Problem statement
Read the material below and count the lines holding the string "парфюм". Give that count with nothing added.

Raw data
◆ ◆ ◆

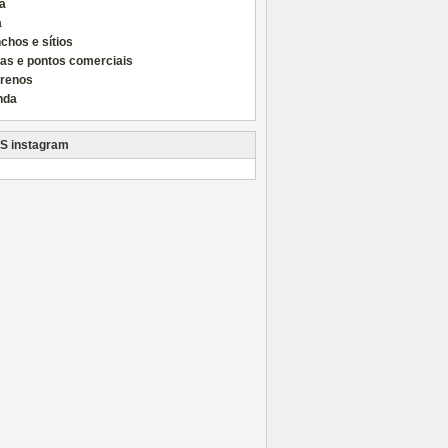
a
a
chos e sítios
las e pontos comerciais
rrenos
nda
instagram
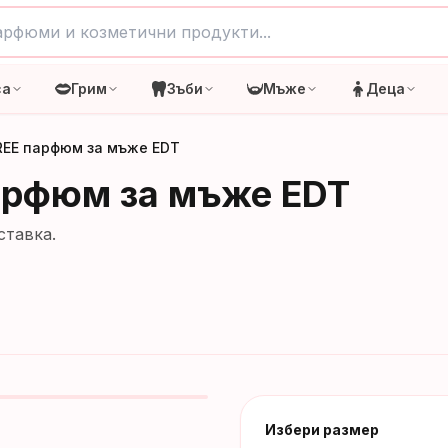
са
Грим
Зъби
Мъже
Деца
 FREE парфюм за мъже EDT
парфюм за мъже EDT
ставка.
Избери размер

◆ ◆ ◆

Result for this task
2